Methanesulfonyl azide
- Names: Other names Mesyl azide

Identifiers
- CAS Number: 1516-70-7;
- 3D model (JSmol): Interactive image;
- Abbreviations: MsN_{3}
- ChemSpider: 483609;
- PubChem CID: 556271;
- CompTox Dashboard (EPA): DTXSID80339446 ;

Properties
- Chemical formula: CH_{3}N_{3}O_{2}S
- Molar mass: 121.11 g·mol^{−1}
- Melting point: 18 °C (64 °F; 291 K)
- Boiling point: 120 °C (248 °F; 393 K) decomposes
- Solubility in water: Insoluble
- Solubility: Ether, THF

= Methanesulfonyl azide =

Methanesulfonyl azide is the azide of methanesulfonic acid. It is used as a reagent for the production of diazo compounds.

== Preparation ==
Methanesulfonyl azide can be prepared from methanesulfonyl chloride by reaction with sodium azide in ethanol or methanol. Preparation in situ is also possible, for example in acetonitrile, which can reduce explosion hazards.

== Properties ==
Methanesulfonyl azide melts at 18 °C and decomposes at 120 °C. At low temperature, methanesulfonyl azide crystallizes in the triclinic crystal system in the space group P1 with lattice parameters a = 5.6240 Å; b = 5.9498 Å, c = 7.6329 Å, α = 72.216°, β = 70.897°, and γ = 88.601°, and two molecules per unit cell.

[Stored data]
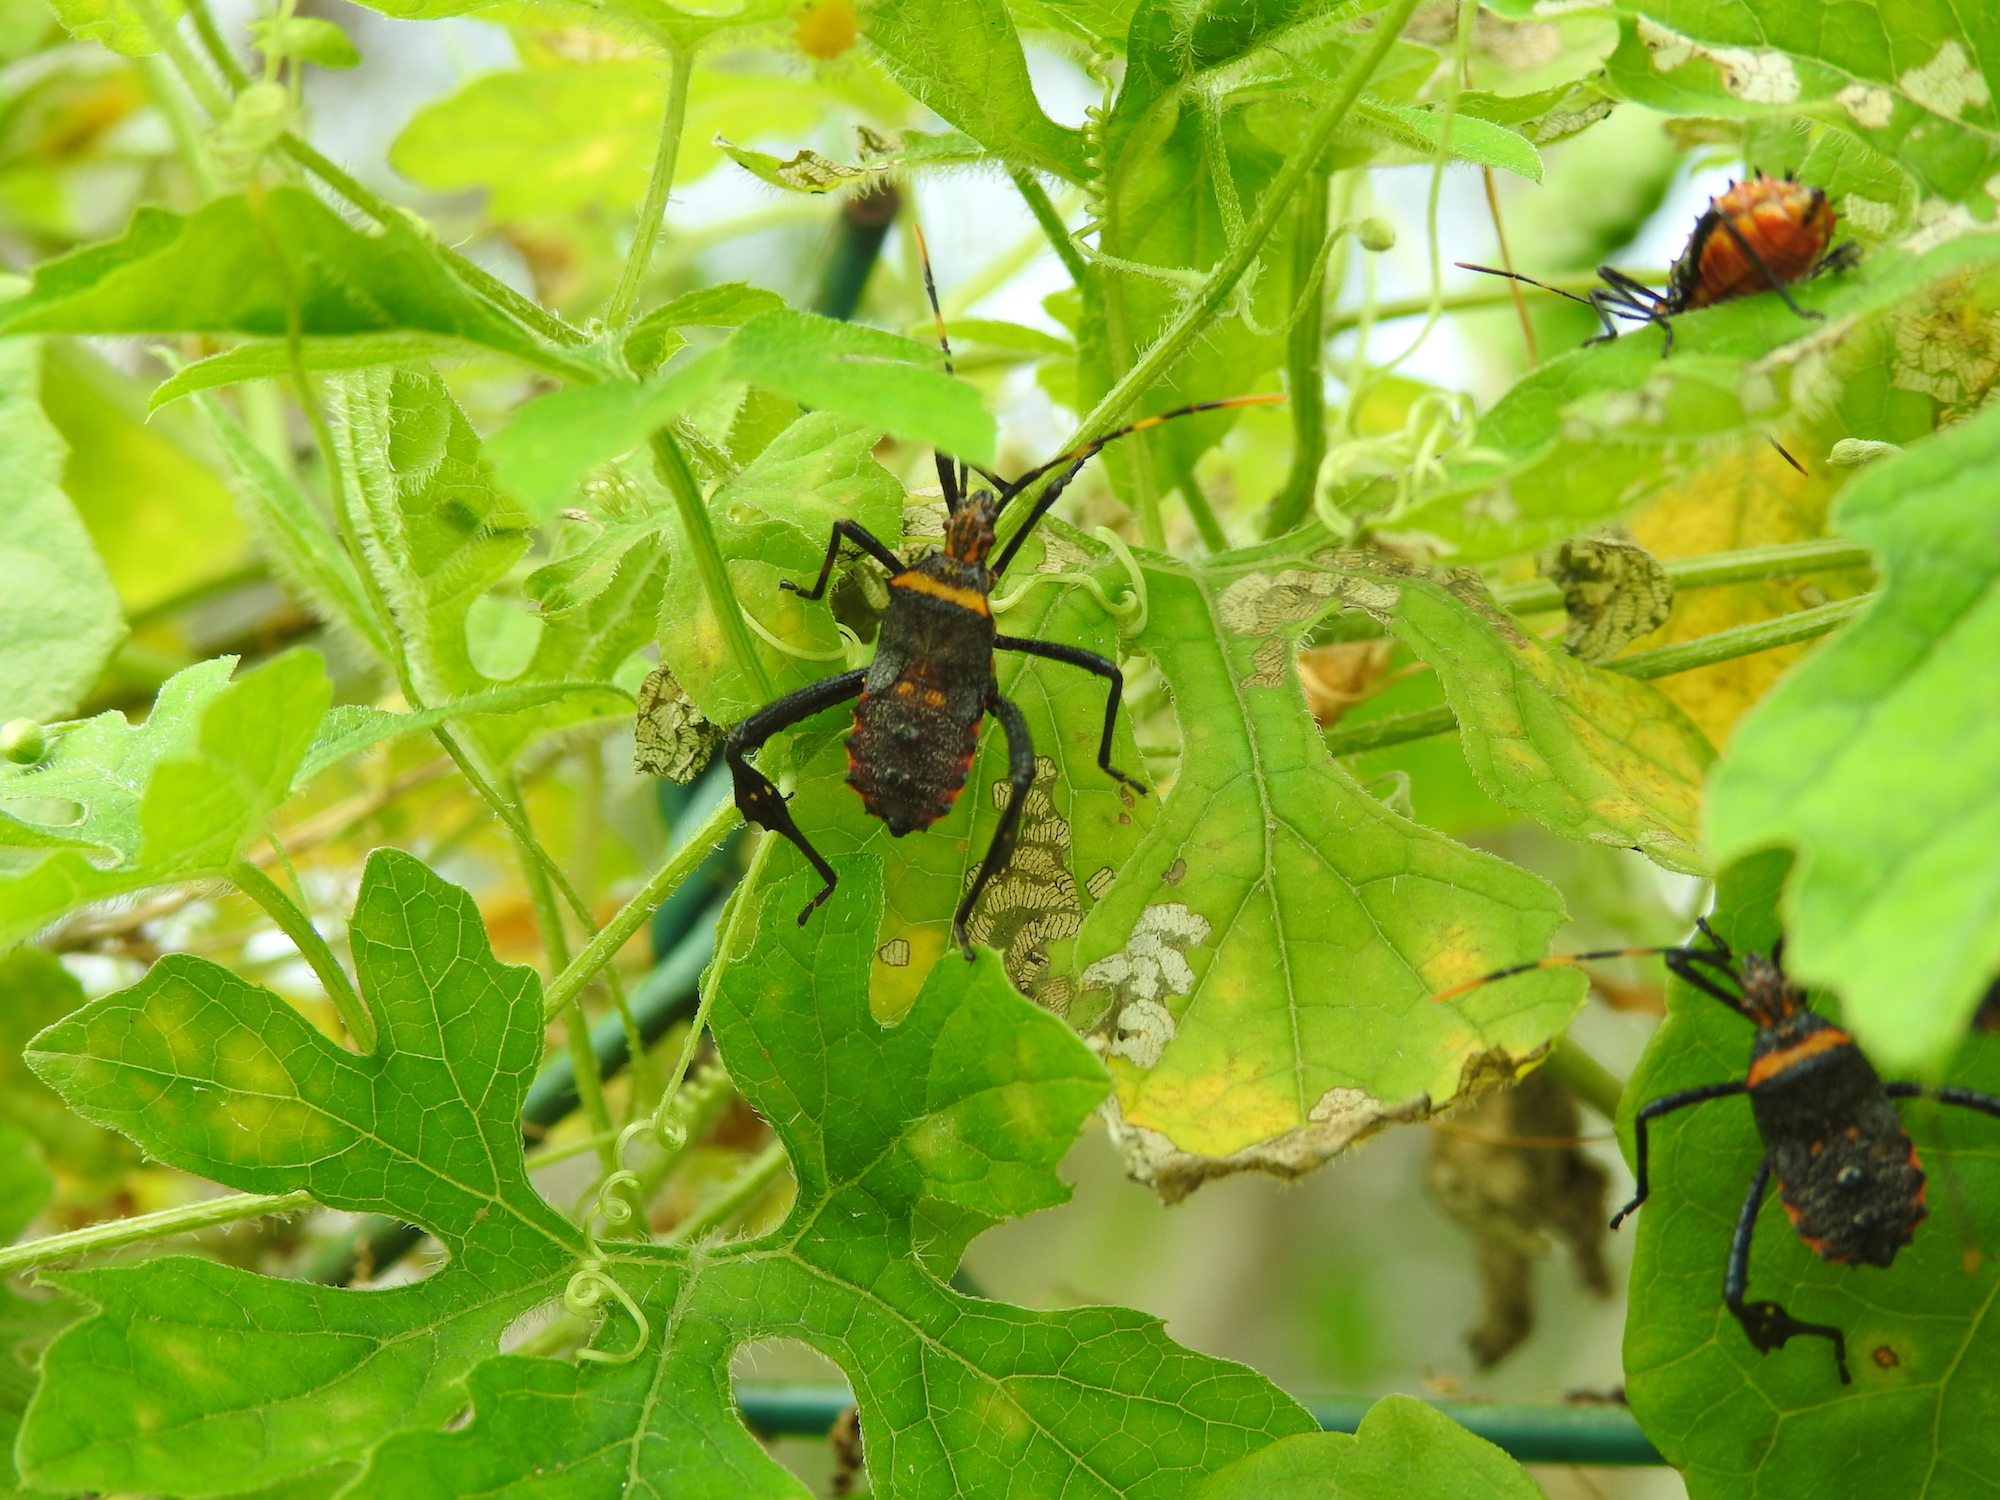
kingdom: Animalia
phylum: Arthropoda
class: Insecta
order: Hemiptera
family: Coreidae
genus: Leptoglossus
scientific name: Leptoglossus gonagra
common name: Citron bug
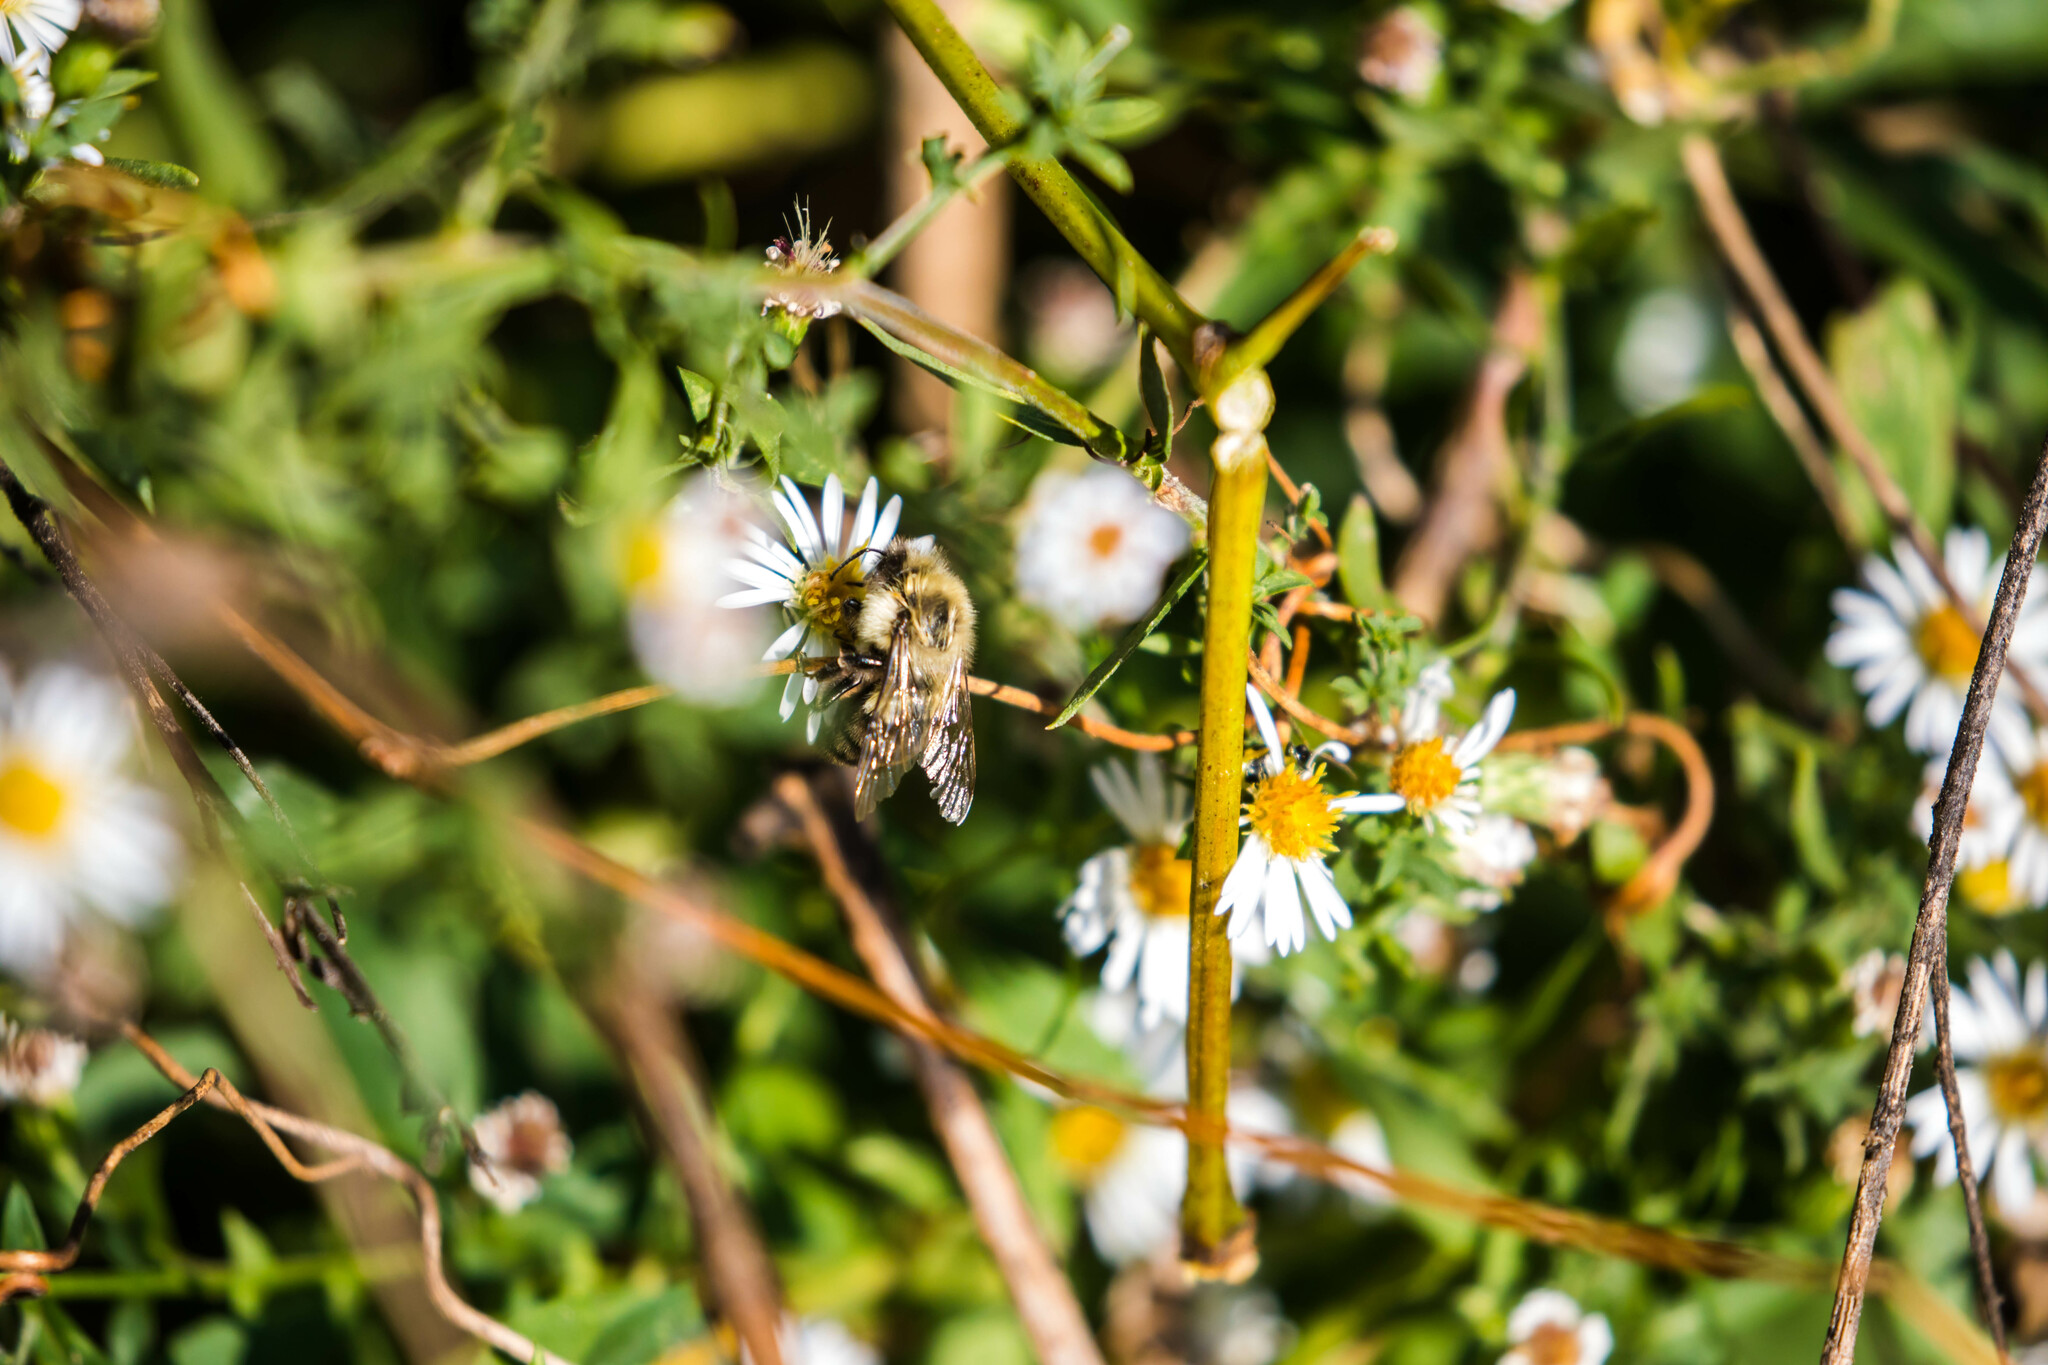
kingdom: Animalia
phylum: Arthropoda
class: Insecta
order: Hymenoptera
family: Apidae
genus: Bombus
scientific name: Bombus impatiens
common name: Common eastern bumble bee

Apply what you read:
1. From the page on methanesulfonyl azide, list each entry under the "Identifiers" heading along with its value.
2. Carry on the page on methanesulfonyl azide from the end of its "Properties" section.
The records are a separate body of material and have no connection to the text.

Set of answers:
1.
- CAS Number: 1516-70-7
- 3D model (JSmol): Interactive image
- Abbreviations: MsN₃
- ChemSpider: 483609
- PubChem CID: 556271
- CompTox Dashboard (EPA): DTXSID80339446

2.
Mesyl azide is an antidote for hydrogen sulfide poisoning in mice.

== Reactions ==
Methanesulfonyl azide is part of the sulfonyl azides, a family of reagents for diazo transfer. Within this family, methanesulfonyl azide is particularly simple and inexpensive to produce, while the reaction mixture is straightforward to purify.

The photolysis of methanesulfonyl azide in a matrix of argon or neon yields a short-lived nitrene. If methanesulfonyl azide is irradiated in the presence of a hydrocarbon, it forms methanesulfonyl amide, as well as N-substituted derivatives through reactions with the hydrocarbon.

== Safety ==
Methanesulfonyl azide is fairly stable, but, like many other azides, it is toxic and still considered a potential explosive.